I look right through her, mid-conversation. My eyes are ice and the air sucks out of the room (or the café, or right there on the sidewalk). The moment becomes awkward for everyone but me.

“Don’t interrupt me,” I say quietly. “Not ever.”

I nearly make her cry. She backs up slowly, just far enough to escape the frigid air, but close enough because she knows there is no place to go. And she knows that I will make her squirm in the car once the public pleasantries are finished. Her brother waits. He is patient with his mother who “knows everyone.” He makes me smile. In return, I make him a lot of hot chocolate. I cut him slack.

She makes no bones about my favoritism. If she only knew, if she only remembered what I made for her. The space that I carved out just for her. I made her a pink bedroom and I slept in the living room. I made her soups and cassoulet and soft biscuits, anything that would put a slow smile on her face. I poached eggs, I melted crayons, I took every small step with her; She never trailed behind me.

I made up the difference. I made her as proud as she made me.

Now, we are in the car, I am lecturing her. I make her cry.

“You are not the only person living in this house,” I yell. Her brother pretends to read the registration to the truck. My voice makes him uncomfortable.

“You have no right to treat anyone this way,” I am at full blast now. “Especially the people you live with. The people who are closest to you.”

She makes a face. “I’m not listening to this anymore.”

Then I put the nail in the coffin: “Is this how you show your love?”

We make amends after she gets off the bus. By the end of the day, we are speaking as if no rift occurred. As if the divide of psychological damage had been crossed by one bowl of matzo soup and one joke and one goodnight hug.

I make sure she knows that I love her. Because I do.

Later on in the week, I make a phone call. To the school.
“There is a group of them,” I say. “They’ve been calling her names on the bus. In the lunch line, behind her back. Sometimes to her face.”

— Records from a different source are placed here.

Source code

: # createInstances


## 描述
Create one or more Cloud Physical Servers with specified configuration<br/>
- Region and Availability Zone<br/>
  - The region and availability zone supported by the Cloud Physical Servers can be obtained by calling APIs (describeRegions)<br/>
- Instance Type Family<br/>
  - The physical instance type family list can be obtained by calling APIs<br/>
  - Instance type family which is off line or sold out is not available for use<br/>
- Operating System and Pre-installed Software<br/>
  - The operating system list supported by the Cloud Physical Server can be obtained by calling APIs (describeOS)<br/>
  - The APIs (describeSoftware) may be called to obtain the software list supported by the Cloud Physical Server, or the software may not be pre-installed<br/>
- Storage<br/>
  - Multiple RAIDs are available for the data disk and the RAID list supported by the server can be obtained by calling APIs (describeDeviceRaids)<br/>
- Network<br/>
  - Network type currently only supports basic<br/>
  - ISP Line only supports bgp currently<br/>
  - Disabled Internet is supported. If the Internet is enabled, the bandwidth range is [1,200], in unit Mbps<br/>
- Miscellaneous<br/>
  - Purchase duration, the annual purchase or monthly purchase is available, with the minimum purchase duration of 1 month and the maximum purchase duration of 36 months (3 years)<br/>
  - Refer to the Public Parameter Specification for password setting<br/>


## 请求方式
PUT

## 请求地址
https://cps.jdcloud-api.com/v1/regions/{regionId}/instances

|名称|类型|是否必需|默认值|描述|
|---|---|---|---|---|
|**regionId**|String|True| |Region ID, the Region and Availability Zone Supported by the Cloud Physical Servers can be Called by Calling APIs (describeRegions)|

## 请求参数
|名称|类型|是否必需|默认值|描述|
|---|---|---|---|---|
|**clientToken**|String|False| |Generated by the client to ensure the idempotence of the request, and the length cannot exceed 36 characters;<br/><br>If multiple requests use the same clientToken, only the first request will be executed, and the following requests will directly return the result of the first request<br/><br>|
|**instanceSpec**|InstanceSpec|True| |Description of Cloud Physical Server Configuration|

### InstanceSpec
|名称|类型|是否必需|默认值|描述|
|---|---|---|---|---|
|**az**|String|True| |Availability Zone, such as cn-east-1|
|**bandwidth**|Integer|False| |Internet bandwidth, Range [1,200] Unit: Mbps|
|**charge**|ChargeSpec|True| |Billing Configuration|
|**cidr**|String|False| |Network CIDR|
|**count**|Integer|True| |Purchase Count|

“What kind of names,” they ask.

“Names like nigger,” I say. I make them uncomfortable. The word makes me sick. I want to go to each one of their ignorant houses and make them pay. Stuff their words into their foul mouths and make their parents weep with shame at how they have raised their children to speak to my daughter. The light of my days. The queen of my life. I make a sound in my throat. They assure me, they will take care of it.

I ask my girl about it. I ask her ‘how’d it go at school.’ She wasn’t going to tell me about the nasty remarks.
“It doesn’t make any difference to me,” she says between handfuls of popcorn. She is making a mess. I try not to notice. We are, after all, having a serious conversation.

“What do you mean it doesn’t make any difference?” How can she be so blasé when I am ready to go door-to-door ripping people’s throats out with my bare hands? This kind of rage makes me bulletproof.

“They’re not going to make me feel bad about myself, or make me get bad grades or make me lose my confidence if that’s what you’re worried about,” she says. She’s so on to me! My New Age mom attempt at preserving innocence and self-esteem and authenticity. I make a face.

“I can’t change who I am. They choose to be who they are,” she says. I wish she’d close her mouth while she chews. “I feel bad for them. I’m the one making a future for myself. Who gives a shit what a bunch of rednecks think about me?”

She’s made her point. I walk away, dumbfounded at her clear vision. Ruthless, but clear.

I make myself a cup of coffee and listen to her and her brother fight about what to watch for movie night Friday.

“How about Nemo,” I say from the kitchen, gripping my coffee, waiting for a fight.

“Good idea,” she says. I hear the DVD case pop open.

I made the right decision. For once, I made the right decision.